Eli N. Weinstein

drawing

I’m a postdoctoral research scientist with David Blei at Columbia University. Broadly, I work in probabilistic machine learning and its application to the natural sciences.

If you would like to learn about some of my recent work, I recommend my papers on hierarchical causal modeling and its application to immune receptors, or on experimental design and its application to DNA synthesis.

I received my PhD in Biophysics from Harvard University in 2022, advised by Debora Marks and Jeff Miller, as a Hertz Foundation Fellow. I received my A.B. in Chemistry and Physics with highest honors from Harvard in 2016, working with Adam Cohen. I lead machine learning research at Jura Bio, a genomic medicines startup.

I am on the 2024-2025 academic job market.

Email: ew2760 [at] columbia.edu

Publications and preprints

*Equal contribution (first or last author)

Causal Inference

Eli N. Weinstein, David M. Blei.
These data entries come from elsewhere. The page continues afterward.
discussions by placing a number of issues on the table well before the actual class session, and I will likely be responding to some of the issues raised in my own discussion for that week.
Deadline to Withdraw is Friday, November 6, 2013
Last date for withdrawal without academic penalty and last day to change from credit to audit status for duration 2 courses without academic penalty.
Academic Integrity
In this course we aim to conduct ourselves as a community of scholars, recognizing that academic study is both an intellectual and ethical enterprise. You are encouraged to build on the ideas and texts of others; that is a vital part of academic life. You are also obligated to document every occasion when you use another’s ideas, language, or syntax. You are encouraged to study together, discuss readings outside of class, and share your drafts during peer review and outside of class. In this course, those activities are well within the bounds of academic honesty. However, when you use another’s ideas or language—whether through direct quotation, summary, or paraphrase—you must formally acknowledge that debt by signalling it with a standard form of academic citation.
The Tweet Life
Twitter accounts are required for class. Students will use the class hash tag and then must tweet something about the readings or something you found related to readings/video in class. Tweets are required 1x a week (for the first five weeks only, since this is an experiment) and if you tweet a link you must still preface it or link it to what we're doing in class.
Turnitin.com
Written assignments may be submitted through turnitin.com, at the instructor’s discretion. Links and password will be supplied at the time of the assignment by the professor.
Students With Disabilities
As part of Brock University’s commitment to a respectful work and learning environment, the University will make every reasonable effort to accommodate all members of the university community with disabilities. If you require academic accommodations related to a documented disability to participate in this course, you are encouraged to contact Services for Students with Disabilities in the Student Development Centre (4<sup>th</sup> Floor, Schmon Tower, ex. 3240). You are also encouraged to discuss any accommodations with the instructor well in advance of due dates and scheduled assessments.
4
Hierarchical causal models. 2024. In submission. paper. code. talk.
We develop methods to draw causal inferences from nested data.

Eli N. Weinstein, Elizabeth B. Wood, David M. Blei. Estimating the causal effects of T cell receptors. 2024. In submission. paper.
We estimate the effect of T cells with a specific TCR on patient outcomes. This work uses hierarchical causal models (above).

Misspecified models

Eli N. Weinstein, Jeffrey W. Miller. Bayesian data selection. Journal of Machine Learning Research. 2023. paper. code. talk.
We develop a technique to discover the aspects of a data set that a Bayesian model can explain, and those it cannot. This work received a best student paper award at the New England Statistics Symposium, 2021. A workshop version was selected for a contributed talk at the Your Model is Wrong workshop, NeurIPS 2021.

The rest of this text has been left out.